**Stated problem 1**
In the Firecracker snapshots text, shorten the paragraph beginning "Firecracker snapshots are key" while keeping its main facts.
**Stated problem 2**
Pick out every line in the entries that contains the string "acciaccatura".

# Start of Excerpted text

In the previous article we covered how to start a single VM, we now need to figure out how to run many VMs on the same machine.
Firecracker snapshots
Firecracker snapshots are key to getting to ~50ms boot times for VMs. Snapshots capture the full state of the VM (memory and CPU state) and saves them to disk, they can then be used to restart a VM without incurring the initialisation cost of creating a VM from scratch.
Snapshots are easy to create in Firecracker, you first pause the VM and then send the snapshot command:
# Pause the VM
curl --unix-socket /tmp/firecracker.socket -i \
-X PATCH 'http://localhost/vm' \
-H 'Accept: application/json' \
-H 'Content-Type: application/json' \
-d '{
"state": "Paused"
}'
# Create the snapshot
curl --unix-socket /tmp/firecracker.socket -i \
-X PUT 'http://localhost/snapshot/create' \
-H 'Accept: application/json' \
-H 'Content-Type: application/json' \
-d '{
"snapshot_type": "Full",
"snapshot_path": "/path/to/vmstate",
"mem_file_path": "/path/to/mem"
}'
You can then restore the snapshots using:
# Load the snapshot
curl --unix-socket /tmp/firecracker.socket -i \
-X PUT 'http://localhost/snapshot/load' \
-H 'Accept: application/json' \
-H 'Content-Type: application/json' \
-d '{
"snapshot_path": "/path/to/vmstate",
"mem_backend": {
"backend_type": "File",
"backend_path": "/path/to/mem"
},
"enable_diff_snapshots": false,
"resume_vm": false
}'
# Resume the VM
curl --unix-socket /tmp/firecracker.socket -i \
-X PATCH 'http://localhost/vm' \
-H 'Accept: application/json' \
-H 'Content-Type: application/json' \
-d '{
"state": "Resumed"

# End of Excerpted text
# Start of Items

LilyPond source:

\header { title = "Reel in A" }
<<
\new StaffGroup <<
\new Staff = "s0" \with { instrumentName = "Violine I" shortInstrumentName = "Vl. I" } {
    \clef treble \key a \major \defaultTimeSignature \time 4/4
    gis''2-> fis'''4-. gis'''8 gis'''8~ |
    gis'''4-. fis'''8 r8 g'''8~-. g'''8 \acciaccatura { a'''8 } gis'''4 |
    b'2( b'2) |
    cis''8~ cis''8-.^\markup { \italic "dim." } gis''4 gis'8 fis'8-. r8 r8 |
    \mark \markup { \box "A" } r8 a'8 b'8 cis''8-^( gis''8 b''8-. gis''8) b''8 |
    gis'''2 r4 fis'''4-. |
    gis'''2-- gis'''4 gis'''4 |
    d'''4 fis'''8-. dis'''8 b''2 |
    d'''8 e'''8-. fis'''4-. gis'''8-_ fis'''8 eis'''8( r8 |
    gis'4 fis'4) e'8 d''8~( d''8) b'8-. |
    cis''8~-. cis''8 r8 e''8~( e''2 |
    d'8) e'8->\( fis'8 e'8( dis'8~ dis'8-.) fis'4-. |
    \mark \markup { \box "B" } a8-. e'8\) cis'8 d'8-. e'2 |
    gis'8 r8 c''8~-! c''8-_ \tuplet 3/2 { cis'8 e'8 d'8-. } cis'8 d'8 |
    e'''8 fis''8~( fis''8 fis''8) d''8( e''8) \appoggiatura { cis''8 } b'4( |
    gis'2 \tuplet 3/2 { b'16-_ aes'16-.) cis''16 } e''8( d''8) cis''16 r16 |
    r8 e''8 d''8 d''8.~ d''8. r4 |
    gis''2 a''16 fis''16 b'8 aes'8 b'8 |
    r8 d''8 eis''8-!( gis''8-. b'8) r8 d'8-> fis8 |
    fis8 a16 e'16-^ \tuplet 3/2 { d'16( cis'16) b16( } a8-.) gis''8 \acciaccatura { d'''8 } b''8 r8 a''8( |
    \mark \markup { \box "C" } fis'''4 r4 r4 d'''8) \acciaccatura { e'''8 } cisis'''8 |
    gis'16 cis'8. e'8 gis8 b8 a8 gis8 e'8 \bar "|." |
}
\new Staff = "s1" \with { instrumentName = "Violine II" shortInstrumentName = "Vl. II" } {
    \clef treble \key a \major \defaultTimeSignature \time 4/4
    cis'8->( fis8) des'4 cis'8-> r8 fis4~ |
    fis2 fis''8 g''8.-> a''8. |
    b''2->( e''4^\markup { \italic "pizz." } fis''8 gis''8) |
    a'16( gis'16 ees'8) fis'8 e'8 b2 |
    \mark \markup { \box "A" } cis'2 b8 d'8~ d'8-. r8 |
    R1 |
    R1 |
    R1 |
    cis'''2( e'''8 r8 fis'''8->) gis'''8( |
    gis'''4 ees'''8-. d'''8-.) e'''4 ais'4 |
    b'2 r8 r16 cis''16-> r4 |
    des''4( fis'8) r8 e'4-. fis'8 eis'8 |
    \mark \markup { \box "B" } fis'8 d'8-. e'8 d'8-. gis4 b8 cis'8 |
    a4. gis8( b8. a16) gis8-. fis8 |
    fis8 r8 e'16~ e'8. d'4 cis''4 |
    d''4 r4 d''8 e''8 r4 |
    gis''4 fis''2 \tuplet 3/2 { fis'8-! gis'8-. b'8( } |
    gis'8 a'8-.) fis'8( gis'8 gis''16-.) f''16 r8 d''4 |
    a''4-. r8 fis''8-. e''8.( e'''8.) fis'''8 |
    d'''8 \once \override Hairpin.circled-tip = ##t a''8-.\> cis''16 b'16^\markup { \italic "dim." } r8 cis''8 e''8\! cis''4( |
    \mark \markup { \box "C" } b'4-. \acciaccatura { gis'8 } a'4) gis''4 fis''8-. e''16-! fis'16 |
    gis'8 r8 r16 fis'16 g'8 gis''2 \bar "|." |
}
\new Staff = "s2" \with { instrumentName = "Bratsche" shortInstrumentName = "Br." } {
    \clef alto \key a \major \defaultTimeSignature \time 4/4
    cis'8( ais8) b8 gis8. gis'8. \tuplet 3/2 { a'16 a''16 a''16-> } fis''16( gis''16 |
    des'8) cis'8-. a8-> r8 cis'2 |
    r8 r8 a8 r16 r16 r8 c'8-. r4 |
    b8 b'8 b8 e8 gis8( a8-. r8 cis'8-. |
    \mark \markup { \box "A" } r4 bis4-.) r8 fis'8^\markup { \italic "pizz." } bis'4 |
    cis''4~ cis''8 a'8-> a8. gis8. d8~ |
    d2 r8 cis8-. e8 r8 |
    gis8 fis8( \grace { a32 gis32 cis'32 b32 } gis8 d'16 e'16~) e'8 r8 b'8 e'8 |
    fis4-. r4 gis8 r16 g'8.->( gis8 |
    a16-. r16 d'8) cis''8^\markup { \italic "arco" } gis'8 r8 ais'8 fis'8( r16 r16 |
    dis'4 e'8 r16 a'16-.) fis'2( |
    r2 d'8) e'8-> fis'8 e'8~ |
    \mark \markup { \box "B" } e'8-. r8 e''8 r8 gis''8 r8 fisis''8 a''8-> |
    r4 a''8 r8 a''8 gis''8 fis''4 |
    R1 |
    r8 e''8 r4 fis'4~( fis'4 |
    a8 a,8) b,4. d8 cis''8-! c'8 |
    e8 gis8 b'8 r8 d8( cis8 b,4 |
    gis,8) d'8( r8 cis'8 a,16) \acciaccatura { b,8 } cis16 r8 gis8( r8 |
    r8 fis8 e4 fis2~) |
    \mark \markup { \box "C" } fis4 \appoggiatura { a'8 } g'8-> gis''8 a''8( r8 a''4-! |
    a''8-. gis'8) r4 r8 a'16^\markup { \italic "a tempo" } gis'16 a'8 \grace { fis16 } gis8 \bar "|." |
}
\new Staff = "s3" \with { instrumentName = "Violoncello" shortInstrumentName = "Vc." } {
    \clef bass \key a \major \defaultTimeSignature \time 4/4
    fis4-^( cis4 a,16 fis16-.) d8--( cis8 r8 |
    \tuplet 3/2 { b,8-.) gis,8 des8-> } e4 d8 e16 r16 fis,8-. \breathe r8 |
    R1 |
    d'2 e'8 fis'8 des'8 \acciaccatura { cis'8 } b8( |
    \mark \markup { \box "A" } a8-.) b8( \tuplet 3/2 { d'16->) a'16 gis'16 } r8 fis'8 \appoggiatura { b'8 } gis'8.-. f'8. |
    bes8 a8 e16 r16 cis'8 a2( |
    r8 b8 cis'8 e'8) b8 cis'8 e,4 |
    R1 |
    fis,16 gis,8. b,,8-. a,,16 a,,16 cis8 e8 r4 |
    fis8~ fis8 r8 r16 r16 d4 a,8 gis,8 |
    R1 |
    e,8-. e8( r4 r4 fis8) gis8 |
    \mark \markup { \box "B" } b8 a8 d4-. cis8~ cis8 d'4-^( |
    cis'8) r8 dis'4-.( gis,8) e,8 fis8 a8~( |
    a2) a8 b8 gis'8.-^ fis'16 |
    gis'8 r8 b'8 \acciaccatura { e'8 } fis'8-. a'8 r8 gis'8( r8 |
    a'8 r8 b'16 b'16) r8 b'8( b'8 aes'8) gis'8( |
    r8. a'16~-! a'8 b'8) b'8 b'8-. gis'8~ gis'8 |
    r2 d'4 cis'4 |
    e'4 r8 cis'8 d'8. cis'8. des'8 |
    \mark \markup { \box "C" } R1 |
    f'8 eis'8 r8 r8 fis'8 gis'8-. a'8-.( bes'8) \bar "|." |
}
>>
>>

# End of Items

**Written solution 1**
Snapshots let Firecracker VMs boot in about 50ms. They save a VM's full memory and CPU state to disk. A VM can then be restarted from that saved state without the setup cost of creating it from scratch.

**Written solution 2**
    gis'''4-. fis'''8 r8 g'''8~-. g'''8 \acciaccatura { a'''8 } gis'''4 |
    fis8 a16 e'16-^ \tuplet 3/2 { d'16( cis'16) b16( } a8-.) gis''8 \acciaccatura { d'''8 } b''8 r8 a''8( |
    \mark \markup { \box "C" } fis'''4 r4 r4 d'''8) \acciaccatura { e'''8 } cisis'''8 |
    \mark \markup { \box "C" } b'4-. \acciaccatura { gis'8 } a'4) gis''4 fis''8-. e''16-! fis'16 |
    gis,8) d'8( r8 cis'8 a,16) \acciaccatura { b,8 } cis16 r8 gis8( r8 |
    d'2 e'8 fis'8 des'8 \acciaccatura { cis'8 } b8( |
    gis'8 r8 b'8 \acciaccatura { e'8 } fis'8-. a'8 r8 gis'8( r8 |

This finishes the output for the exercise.